Data records:

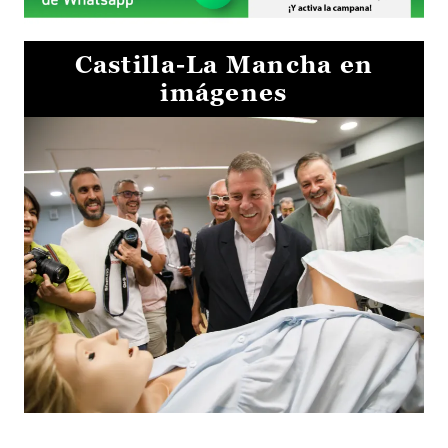
Castilla-La Mancha en
imágenes
Visita al Centro de Simulación e Innovación de Cuenca 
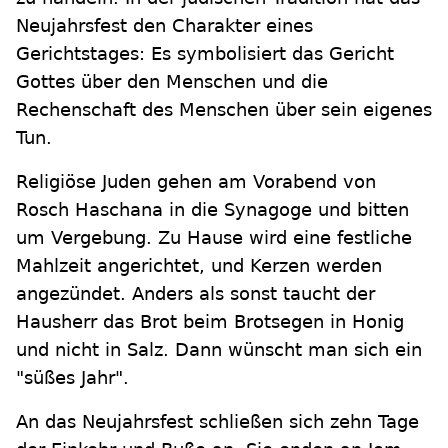
Neujahrsfest den Charakter eines
Gerichtstages: Es symbolisiert das Gericht
Gottes über den Menschen und die
Rechenschaft des Menschen über sein eigenes
Tun.
Religiöse Juden gehen am Vorabend von
Rosch Haschana in die Synagoge und bitten
um Vergebung. Zu Hause wird eine festliche
Mahlzeit angerichtet, und Kerzen werden
angezündet. Anders als sonst taucht der
Hausherr das Brot beim Brotsegen in Honig
und nicht in Salz. Dann wünscht man sich ein
"süßes Jahr".
An das Neujahrsfest schließen sich zehn Tage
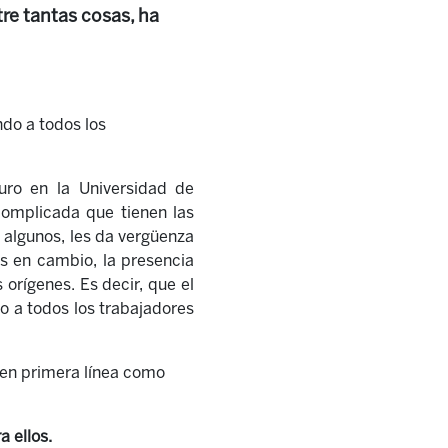
tre tantas cosas, ha
ndo a todos los
turo en la Universidad de
complicada que tienen las
a algunos, les da vergüenza
es en cambio, la presencia
s orígenes. Es decir, que
el
do a todos los trabajadores
r en primera línea como
a ellos.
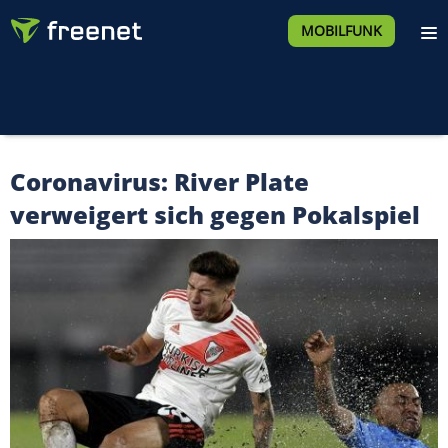
MOBILFUNK
Coronavirus: River Plate
verweigert sich gegen Pokalspiel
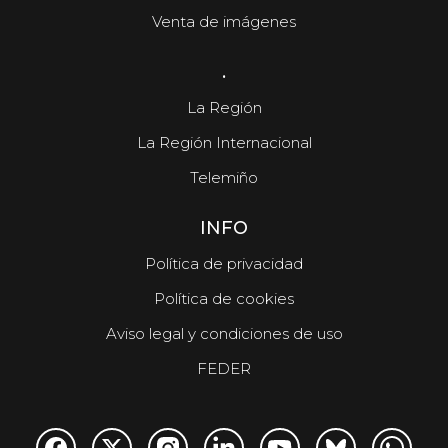
Venta de imágenes
.
La Región
La Región Internacional
Telemiño
INFO
Política de privacidad
Política de cookies
Aviso legal y condiciones de uso
FEDER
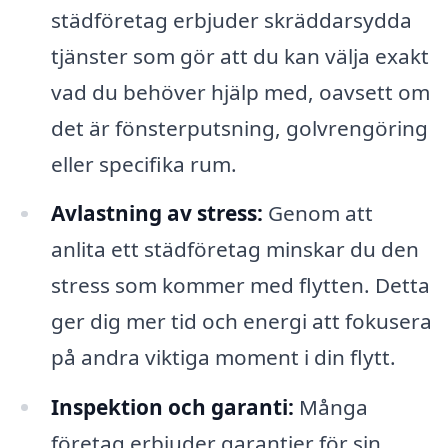
städföretag erbjuder skräddarsydda
tjänster som gör att du kan välja exakt
vad du behöver hjälp med, oavsett om
det är fönsterputsning, golvrengöring
eller specifika rum.
Avlastning av stress:
Genom att
anlita ett städföretag minskar du den
stress som kommer med flytten. Detta
ger dig mer tid och energi att fokusera
på andra viktiga moment i din flytt.
Inspektion och garanti:
Många
företag erbjuder garantier för sin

Task brief: For this exercise, please reproduce the records above exactly and drop the images.

Exercise solution:
Castilla-La Mancha en
imágenes
Visita al Centro de Simulación e Innovación de Cuenca 
Neujahrsfest den Charakter eines
Gerichtstages: Es symbolisiert das Gericht
Gottes über den Menschen und die
Rechenschaft des Menschen über sein eigenes
Tun.
Religiöse Juden gehen am Vorabend von
Rosch Haschana in die Synagoge und bitten
um Vergebung. Zu Hause wird eine festliche
Mahlzeit angerichtet, und Kerzen werden
angezündet. Anders als sonst taucht der
Hausherr das Brot beim Brotsegen in Honig
und nicht in Salz. Dann wünscht man sich ein
"süßes Jahr".
An das Neujahrsfest schließen sich zehn Tage
tre tantas cosas, ha
ndo a todos los
turo en la Universidad de
complicada que tienen las
a algunos, les da vergüenza
es en cambio, la presencia
s orígenes. Es decir, que
el
do a todos los trabajadores
r en primera línea como
a ellos.
MOBILFUNK
Coronavirus: River Plate
verweigert sich gegen Pokalspiel
Venta de imágenes
.
La Región
La Región Internacional
Telemiño
INFO
Política de privacidad
Política de cookies
Aviso legal y condiciones de uso
FEDER
städföretag erbjuder skräddarsydda
tjänster som gör att du kan välja exakt
vad du behöver hjälp med, oavsett om
det är fönsterputsning, golvrengöring
eller specifika rum.
Avlastning av stress:
Genom att
anlita ett städföretag minskar du den
stress som kommer med flytten. Detta
ger dig mer tid och energi att fokusera
på andra viktiga moment i din flytt.
Inspektion och garanti:
Många
företag erbjuder garantier för sin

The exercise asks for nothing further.